# YOUR INSTRUCTIONS:
Your answer consists of the lines in the data that contain "kent". Copy each of them.

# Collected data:
□ □ □ □
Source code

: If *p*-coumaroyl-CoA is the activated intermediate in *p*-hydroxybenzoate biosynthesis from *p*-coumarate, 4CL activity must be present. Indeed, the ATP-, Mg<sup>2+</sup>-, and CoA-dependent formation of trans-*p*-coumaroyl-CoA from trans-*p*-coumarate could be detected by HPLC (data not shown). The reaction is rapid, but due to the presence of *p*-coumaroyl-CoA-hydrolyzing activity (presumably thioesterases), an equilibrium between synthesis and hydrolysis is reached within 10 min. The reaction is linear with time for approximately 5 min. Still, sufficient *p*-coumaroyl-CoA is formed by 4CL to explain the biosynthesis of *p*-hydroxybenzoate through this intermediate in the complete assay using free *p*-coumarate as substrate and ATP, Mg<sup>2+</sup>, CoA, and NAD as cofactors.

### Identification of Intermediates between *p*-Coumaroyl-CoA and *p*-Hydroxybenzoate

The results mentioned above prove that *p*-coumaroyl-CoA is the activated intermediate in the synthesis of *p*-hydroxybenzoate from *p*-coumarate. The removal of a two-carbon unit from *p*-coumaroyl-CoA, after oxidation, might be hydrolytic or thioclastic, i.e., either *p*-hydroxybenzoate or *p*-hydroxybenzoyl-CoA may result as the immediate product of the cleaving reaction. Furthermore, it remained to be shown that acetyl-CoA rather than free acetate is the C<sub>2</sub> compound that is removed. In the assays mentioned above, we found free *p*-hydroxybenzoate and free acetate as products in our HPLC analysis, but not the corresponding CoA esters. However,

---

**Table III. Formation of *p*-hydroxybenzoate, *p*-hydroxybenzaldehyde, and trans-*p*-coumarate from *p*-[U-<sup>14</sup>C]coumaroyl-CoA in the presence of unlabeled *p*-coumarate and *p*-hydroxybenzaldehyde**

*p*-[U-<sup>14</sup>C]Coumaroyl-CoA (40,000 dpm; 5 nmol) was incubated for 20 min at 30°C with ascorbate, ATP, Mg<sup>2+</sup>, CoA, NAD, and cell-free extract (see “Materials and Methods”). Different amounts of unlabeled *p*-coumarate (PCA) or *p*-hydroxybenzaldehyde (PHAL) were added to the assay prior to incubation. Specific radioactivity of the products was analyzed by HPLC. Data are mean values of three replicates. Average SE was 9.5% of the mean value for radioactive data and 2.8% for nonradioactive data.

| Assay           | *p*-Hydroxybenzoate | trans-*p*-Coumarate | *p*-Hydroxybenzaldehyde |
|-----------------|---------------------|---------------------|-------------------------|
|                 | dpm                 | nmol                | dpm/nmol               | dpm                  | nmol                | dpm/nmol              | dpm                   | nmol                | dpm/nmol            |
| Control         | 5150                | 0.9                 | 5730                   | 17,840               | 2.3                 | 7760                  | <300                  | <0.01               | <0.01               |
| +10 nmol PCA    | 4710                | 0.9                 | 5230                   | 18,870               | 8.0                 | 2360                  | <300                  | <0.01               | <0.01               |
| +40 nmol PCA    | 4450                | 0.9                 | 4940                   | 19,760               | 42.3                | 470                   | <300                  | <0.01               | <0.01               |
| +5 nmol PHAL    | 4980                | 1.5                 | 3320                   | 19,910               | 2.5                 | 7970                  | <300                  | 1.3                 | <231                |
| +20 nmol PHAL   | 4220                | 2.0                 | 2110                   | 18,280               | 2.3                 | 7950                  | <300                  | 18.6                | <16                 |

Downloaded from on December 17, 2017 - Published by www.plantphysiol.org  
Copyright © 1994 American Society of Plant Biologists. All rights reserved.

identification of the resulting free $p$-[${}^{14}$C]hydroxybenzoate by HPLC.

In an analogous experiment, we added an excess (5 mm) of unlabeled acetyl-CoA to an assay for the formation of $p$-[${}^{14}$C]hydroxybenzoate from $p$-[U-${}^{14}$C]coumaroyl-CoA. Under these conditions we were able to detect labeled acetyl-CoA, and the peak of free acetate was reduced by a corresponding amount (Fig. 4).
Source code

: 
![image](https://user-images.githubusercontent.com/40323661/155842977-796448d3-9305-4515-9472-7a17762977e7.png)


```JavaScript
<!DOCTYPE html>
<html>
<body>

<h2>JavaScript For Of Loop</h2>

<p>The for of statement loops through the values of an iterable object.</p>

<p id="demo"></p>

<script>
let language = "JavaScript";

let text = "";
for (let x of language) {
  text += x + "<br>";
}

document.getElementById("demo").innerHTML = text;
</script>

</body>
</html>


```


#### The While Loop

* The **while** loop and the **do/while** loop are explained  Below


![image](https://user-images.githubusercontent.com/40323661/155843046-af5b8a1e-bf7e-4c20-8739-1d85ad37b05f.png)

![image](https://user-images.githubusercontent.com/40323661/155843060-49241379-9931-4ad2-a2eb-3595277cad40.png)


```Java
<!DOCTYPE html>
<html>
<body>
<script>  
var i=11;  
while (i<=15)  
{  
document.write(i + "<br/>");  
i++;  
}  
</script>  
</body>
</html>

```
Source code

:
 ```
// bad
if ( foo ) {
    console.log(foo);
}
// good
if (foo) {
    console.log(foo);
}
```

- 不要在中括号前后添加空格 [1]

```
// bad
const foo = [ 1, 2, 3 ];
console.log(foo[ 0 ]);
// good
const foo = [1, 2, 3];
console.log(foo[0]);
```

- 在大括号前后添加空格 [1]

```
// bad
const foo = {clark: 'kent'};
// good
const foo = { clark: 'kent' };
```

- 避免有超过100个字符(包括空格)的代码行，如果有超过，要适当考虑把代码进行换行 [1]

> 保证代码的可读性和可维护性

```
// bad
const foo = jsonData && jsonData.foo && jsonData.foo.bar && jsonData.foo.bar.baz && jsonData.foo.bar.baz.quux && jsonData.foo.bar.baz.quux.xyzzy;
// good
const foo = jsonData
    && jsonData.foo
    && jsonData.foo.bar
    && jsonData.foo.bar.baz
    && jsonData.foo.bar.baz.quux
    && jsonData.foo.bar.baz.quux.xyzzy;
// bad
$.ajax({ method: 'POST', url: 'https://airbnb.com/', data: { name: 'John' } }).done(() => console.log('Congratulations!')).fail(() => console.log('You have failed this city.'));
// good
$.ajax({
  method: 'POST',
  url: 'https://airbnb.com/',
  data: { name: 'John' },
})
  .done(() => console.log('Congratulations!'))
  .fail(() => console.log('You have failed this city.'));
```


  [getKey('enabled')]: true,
□ □ □ □
# SOLUTION TO THE EXERCISE:
const foo = {clark: 'kent'};
const foo = { clark: 'kent' };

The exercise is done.